PG&E says the outage lasted for only a few minutes. However, it delayed the game by about 20 minutes.
The city says it took a while to switch on the 51-year-old stadium's lighting system.
"Candlestick is an old park, it's been in operation for more than 50 years," said SFPUC spokesman Tyrone Jue, who explained that it took "a number of minutes" to switch the stadium lights back on once power was restored.
PG&E and the city did not know why the stadium lost power a second time at 6:41 p.m. That outage delayed the game for about 15 more minutes. On Tuesday afternoon, San Francisco Public Utilities Commission and California Public Utilities Commission investigators were trying to determine whether equipment inside the stadium caused the second outage.
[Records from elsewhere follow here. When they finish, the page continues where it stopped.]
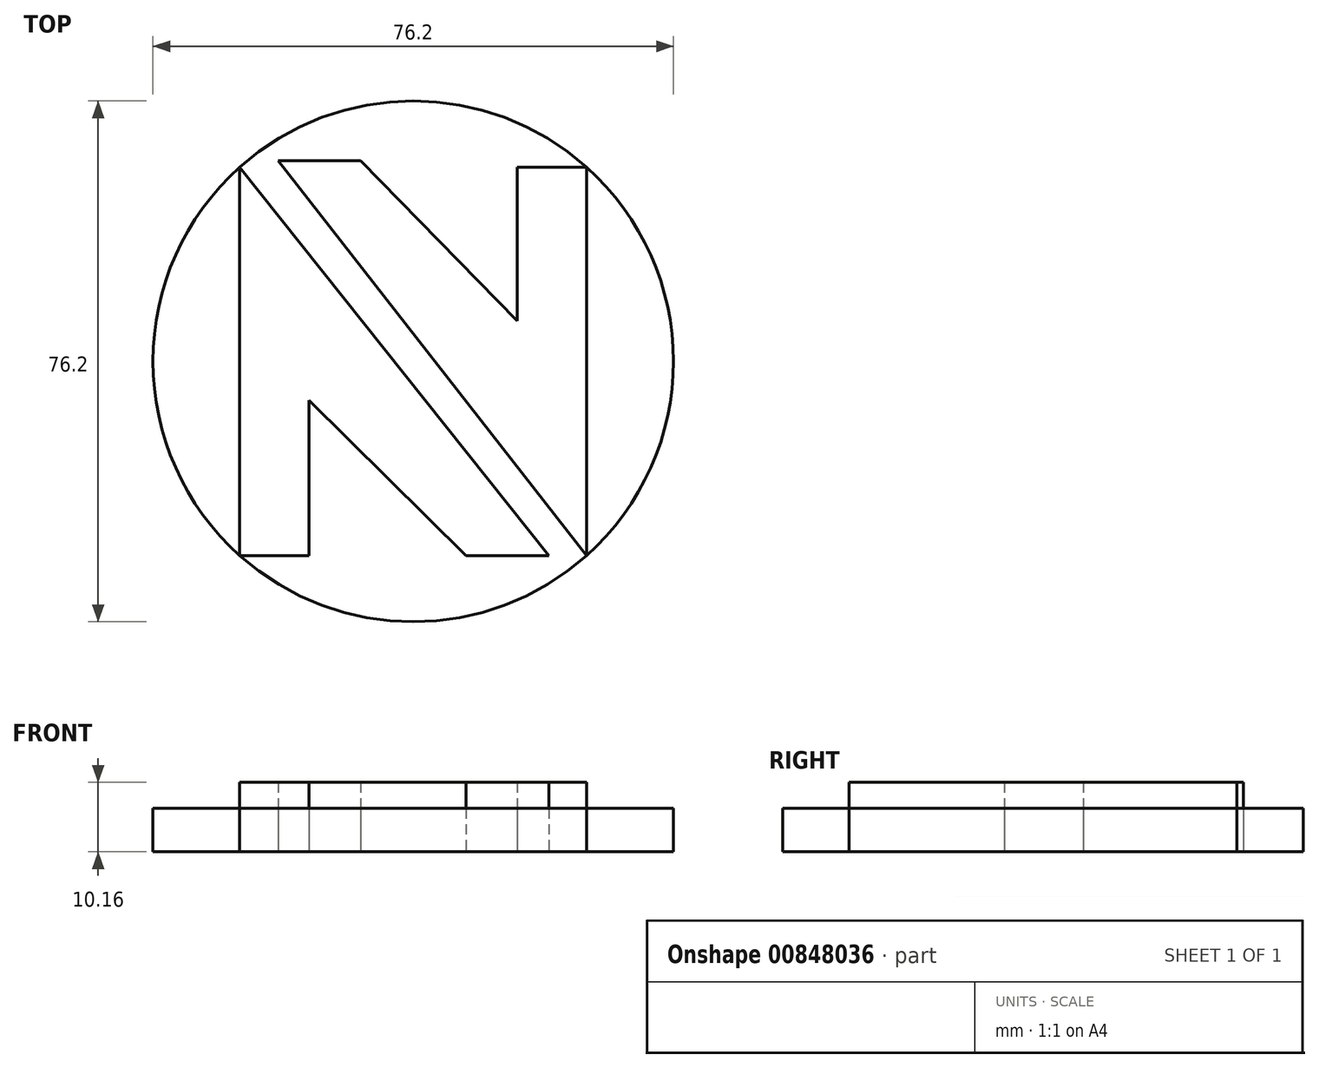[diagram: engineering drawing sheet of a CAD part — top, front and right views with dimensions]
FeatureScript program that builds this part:
annotation { "Feature Type Name" : "Feature", "Feature Type Description" : "" }
export const myFeature = defineFeature(function(context is Context, id is Id, definition is map)
    precondition{}
    {
        {
            var Q0;
            Q0=qCreatedBy(makeId("Top.planeOp"),FACE);
            var sketch = newSketch(context, id + "F0", { "sketchPlane" : qUnion([Q0])});
            skCircle(sketch, "E0", {"center": v(0, 0) * mm, "radius": 38.1 * mm});
            skLineSegment(sketch, "E1", {"start": v(-25.4, 28.4) * mm, "end": v(-25.4, -28.4) * mm});
            skLineSegment(sketch, "E2", {"start": v(-15.24, -5.68) * mm, "end": v(-15.24, -28.4) * mm});
            skLineSegment(sketch, "E3", {"start": v(-15.24, -28.4) * mm, "end": v(-25.4, -28.4) * mm});
            skLineSegment(sketch, "E4", {"start": v(-25.4, 28.4) * mm, "end": v(19.83, -28.4) * mm});
            skLineSegment(sketch, "E5", {"start": v(19.83, -28.4) * mm, "end": v(7.76, -28.4) * mm});
            skLineSegment(sketch, "E6", {"start": v(7.76, -28.4) * mm, "end": v(-15.24, -5.68) * mm});
            skLineSegment(sketch, "E7", {"start": v(25.4, -28.4) * mm, "end": v(25.4, 28.4) * mm});
            skLineSegment(sketch, "E8", {"start": v(25.4, -28.4) * mm, "end": v(-19.76, 29.33) * mm});
            skLineSegment(sketch, "E9", {"start": v(-19.76, 29.33) * mm, "end": v(-7.7, 29.33) * mm});
            skLineSegment(sketch, "E10", {"start": v(-7.7, 29.33) * mm, "end": v(15.24, 5.9) * mm});
            skLineSegment(sketch, "E11", {"start": v(15.24, 5.9) * mm, "end": v(15.24, 28.4) * mm});
            skLineSegment(sketch, "E12", {"start": v(15.24, 28.4) * mm, "end": v(25.4, 28.4) * mm});
            skSolve(sketch);
        }
        {
            var Q0;
            Q0=makeQuery(id+"F0.imprint","IMPRINT",FACE,{"disambiguationData":[TD([[makeQuery(id+"F0.imprint","IMPRINT",EDGE,{"derivedFrom":sQuery(id+"F0.wireOp",EDGE,"E7")}),1.0]])]});
            var Q1;
            Q1=makeQuery(id+"F0.imprint","IMPRINT",FACE,{"disambiguationData":[TD([[makeQuery(id+"F0.imprint","IMPRINT",EDGE,{"derivedFrom":sQuery(id+"F0.wireOp",EDGE,"E1")}),1.0]])]});
            extrude(context, id + "F1", {"entities" : qUnion([Q0, Q1]), "depth" : 10.16 * mm, "offsetDistance" : 25.4 * mm});
        }
        {
            var Q0;
            Q0=makeQuery(id+"F0.imprint","IMPRINT",FACE,{"disambiguationData":[TD([[makeQuery(id+"F0.imprint","IMPRINT",EDGE,{"derivedFrom":sQuery(id+"F0.wireOp",EDGE,"E2")}),1.0]])]});
            var Q1;
            {var subQ0=sQuery(id+"F0.wireOp",EDGE,"E1");Q1=makeQuery(id+"F0.imprint","IMPRINT",FACE,{"disambiguationData":[TD([[makeQuery(id+"F0.imprint","IMPRINT",EDGE,{"derivedFrom":subQ0}),-1.0]])]});}
            var Q2;
            {var subQ0=sQuery(id+"F0.wireOp",EDGE,"E7");Q2=makeQuery(id+"F0.imprint","IMPRINT",FACE,{"disambiguationData":[TD([[makeQuery(id+"F0.imprint","IMPRINT",EDGE,{"derivedFrom":subQ0}),-1.0]])]});}
            extrude(context, id + "F2", {"entities" : qUnion([Q0, Q1, Q2]), "depth" : 6.35 * mm, "offsetDistance" : 25.4 * mm});
        }
    });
Molica said PG&E has not found any evidence that its equipment was to blame for the second outage, but he said the investigation is in its early stages.
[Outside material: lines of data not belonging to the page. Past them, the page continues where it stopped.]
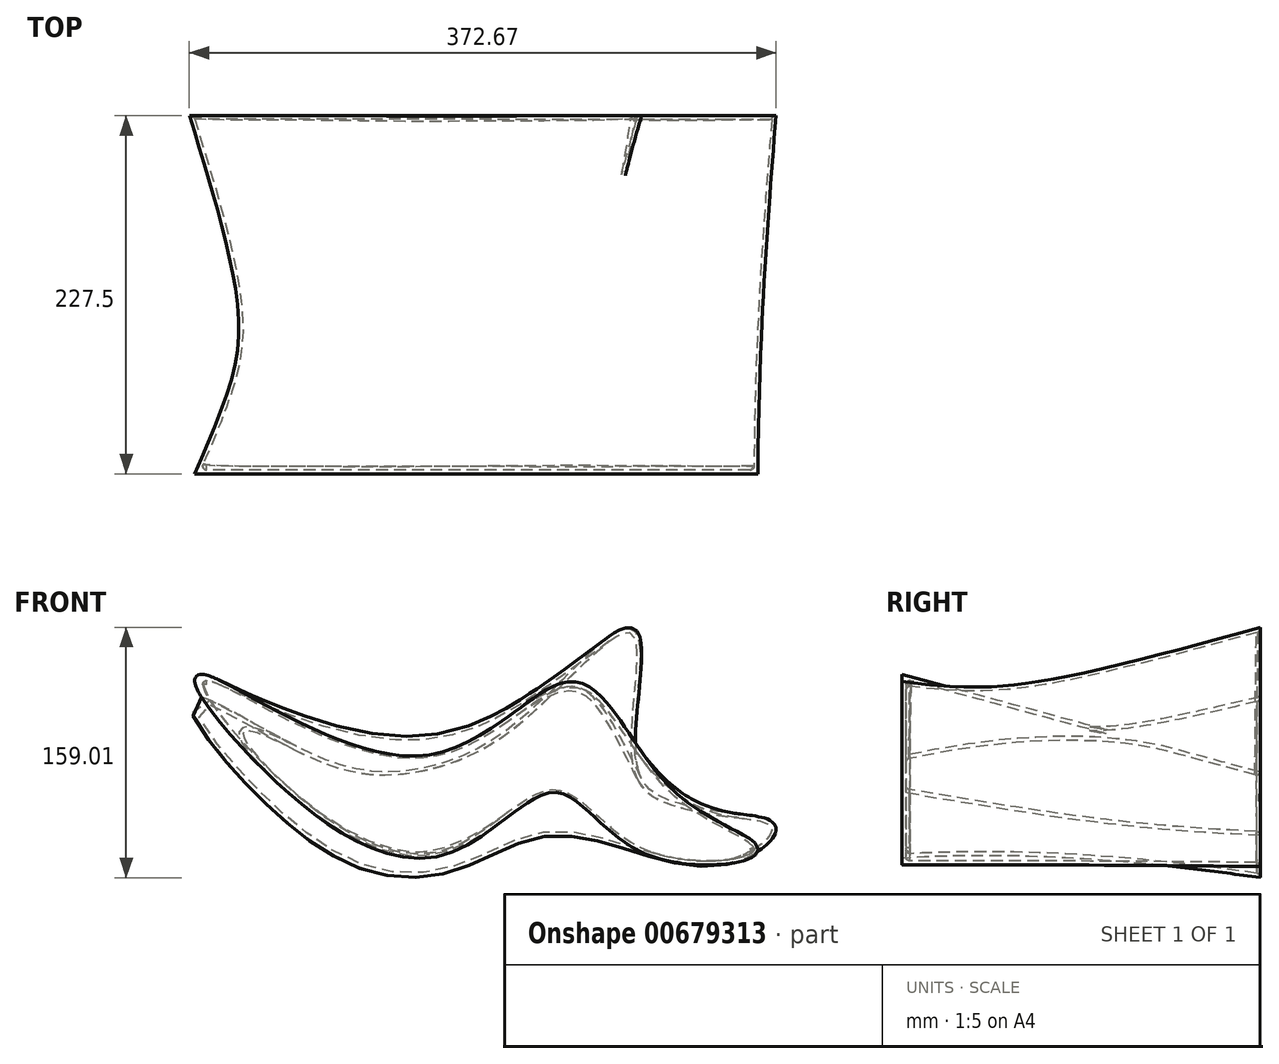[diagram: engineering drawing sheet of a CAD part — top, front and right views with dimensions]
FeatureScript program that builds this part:
annotation { "Feature Type Name" : "Feature", "Feature Type Description" : "" }
export const myFeature = defineFeature(function(context is Context, id is Id, definition is map)
    precondition{}
    {
        {
            var Q0;
            Q0=qCreatedBy(makeId("Front.planeOp"),FACE);
            cPlane(context, id + "F0", {"entities" : qUnion([Q0]), "cplaneType" : CPlaneType.OFFSET, "offset" : 450 * mm, "width" : 150 * mm, "height" : 150 * mm});
        }
        {
            var Q0;
            Q0=qCreatedBy(id+"F0.planeOp",FACE);
            var sketch = newSketch(context, id + "F1", { "sketchPlane" : qUnion([Q0])});
            skFitSpline(sketch, "E0", {"points": [v(0, 0) * mm, v(-67.83, 0) * mm, v(-126.8, 38.96) * mm, v(-196.28, 0) * mm, v(-301.57, 45.27) * mm, v(-350, 108.44) * mm, v(-213.13, 57.9) * mm, v(-114.16, 104.23) * mm, v(-50.99, 34.74) * mm, v(0, 0) * mm]});
            skSolve(sketch);
        }
        {
            var Q0;
            Q0=qCreatedBy(id+"F0.planeOp",FACE);
            cPlane(context, id + "F2", {"entities" : qUnion([Q0]), "cplaneType" : CPlaneType.OFFSET, "offset" : 225 * mm, "oppositeDirection" : true, "width" : 150 * mm, "height" : 150 * mm});
        }
        {
            var Q0;
            Q0=qCreatedBy(id+"F2.planeOp",FACE);
            var sketch = newSketch(context, id + "F3", { "sketchPlane" : qUnion([Q0])});
            skFitSpline(sketch, "E1", {"points": [v(-355.43, 94.27) * mm, v(-276.83, 56.86) * mm, v(-207.42, 50.1) * mm, v(-142.8, 84.49) * mm, v(-76.99, 138.12) * mm, v(-76.99, 55.22) * mm, v(-53.06, 28.84) * mm, v(-11.18, 20.77) * mm, v(11.56, 13.89) * mm, v(-18.25, -6.58) * mm, v(-93, 6.77) * mm, v(-141.04, 9.88) * mm, v(-190.87, -10.58) * mm, v(-275.4, 4.55) * mm, v(-355.43, 94.27) * mm]});
            skSolve(sketch);
        }
        {
            var Q0;
            Q0=makeQuery(id+"F1.imprint","IMPRINT",FACE,{"disambiguationData":[TD([[makeQuery(id+"F1.imprint","IMPRINT",EDGE,{"derivedFrom":sQuery(id+"F1.wireOp",EDGE,"E0")}),-1.0]])]});
            var Q1;
            Q1=makeQuery(id+"F3.imprint","IMPRINT",FACE,{"disambiguationData":[TD([[makeQuery(id+"F3.imprint","IMPRINT",EDGE,{"derivedFrom":sQuery(id+"F3.wireOp",EDGE,"E1")}),-1.0]])]});
            loft(context, id + "F4", {"sheetProfilesArray" : [{ "sheetProfileEntities" : qUnion([Q0]) }, { "sheetProfileEntities" : qUnion([Q1]) }]});
        }
        {
            var Q0;
            Q0=makeQuery(id+"F4.opLoft","CAP_FACE",FACE,{"disambiguationData":[OSD([makeQuery(id+"F3.imprint","IMPRINT",FACE,{"disambiguationData":[TD([[makeQuery(id+"F3.imprint","IMPRINT",EDGE,{"derivedFrom":sQuery(id+"F3.wireOp",EDGE,"E1")}),-1.0]])]})])],"isStart":true});
            shell(context, id + "F5", {"entities" : qUnion([Q0]), "thickness" : 2.5 * mm, "oppositeDirection" : true});
        }
        {
            var Q0;
            Q0=makeQuery(id+"F5.opShell","OFFSET_EDGE",EDGE,{"disambiguationData":[OSD([sQuery(id+"F1.wireOp",EDGE,"E0")])]});
            var Q1;
            Q1=makeQuery(id+"F5.opShell","OFFSET_EDGE",EDGE,{"disambiguationData":[OSD([sQuery(id+"F1.wireOp",EDGE,"E0"),sQuery(id+"F3.wireOp",EDGE,"E1")])]});
            fillet(context, id + "F6", {"entities" : qUnion([Q0, Q1]), "radius" : 2.5 * mm, "tangentPropagation" : true, "allowEdgeOverflow" : false});
        }
        {
            var Q0;
            Q0=qCreatedBy(id+"F0.planeOp",FACE);
            var sketch = newSketch(context, id + "F7", { "sketchPlane" : qUnion([Q0])});
            skLineSegment(sketch, "E2", {"start": v(-170, 43.41) * mm, "end": v(0, 43.41) * mm, "construction": true});
            skCircle(sketch, "E3", {"center": v(-170, 43.41) * mm, "radius": 3.88 * mm});
            skSolve(sketch);
        }
        {
            var Q0;
            Q0=qCreatedBy(makeId("Right.planeOp"),FACE);
            cPlane(context, id + "F8", {"entities" : qUnion([Q0]), "cplaneType" : CPlaneType.OFFSET, "offset" : 170 * mm, "oppositeDirection" : true, "width" : 150 * mm, "height" : 150 * mm});
        }
        {
            var Q0;
            Q0=qCreatedBy(id+"F8.planeOp",FACE);
            var sketch = newSketch(context, id + "F9", { "sketchPlane" : qUnion([Q0])});
            skFitSpline(sketch, "E4", {"points": [v(-450.02, 43.18) * mm, v(-487.65, 47.37) * mm, v(-560.64, 92.75) * mm, v(-676.05, 89.71) * mm, v(-771.83, 101.04) * mm], "startDerivative": vector(-209.48, -28.21) * mm, "endDerivative": vector(-334.85, 72.2) * mm});
            skSolve(sketch);
        }
    });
During that outage, the lights for the stadium's Jumbotron remained on, while other parts of the park remained in the dark.
Demand for power does not appear to be an issue. The stadium was likely using the typical amount of electricity needed for a nighttime game, according to Molica.
The outage provided a great deal of free publicity for the Niners' proposed new stadium in Santa Clara. During the first outage, ESPN showed side-by-side photos of Candlestick, which was completed in 1960, and an artist's rendering of the Santa Clara stadium, which the team hopes to open in 2015.
On Tuesday, Santa Clara's mayor said his city's superior public infrastructure helped lure the Niners away from San Francisco.
“To say this would be unlikely here is too kind: it simply could not happen in Santa Clara,” Mayor Jamie Matthews said in a Tuesday interview.
Santa Clara’s publicly owned Silicon Valley Power agency runs its own power generation and distribution system, drawing on sources such as wind turbines on Altamont Pass.
“The reason they moved to Santa Clara is the reliability of our services,” Matthews said. “We have reliability in our electricity system that is unparalleled.”
The 49ers and Santa Clara announced earlier this month that they had agreed to a stadium deal whereby the city would borrow $850 million to cover construction costs. The team and the city are awaiting possible financing from the NFL to complete the deal. An NFL spokesman told The Bay Citizen Tuesday that Monday’s power outages would not affect financing deliberations.
Mayor Lee recently met with executives from the Golden State Warriors to try to lure the team to San Francisco. He has said that he has not stopped trying to keep the 49ers in the city.
Weakland, the 49ers spokesman, said the team had not yet prepared a contingency plan in case San Francisco cannot guarantee that the lights at Candlestick will remain on for next month's playoff game. The team has not contacted the San Francisco Giants about using AT&T Park, a Giants spokesman said.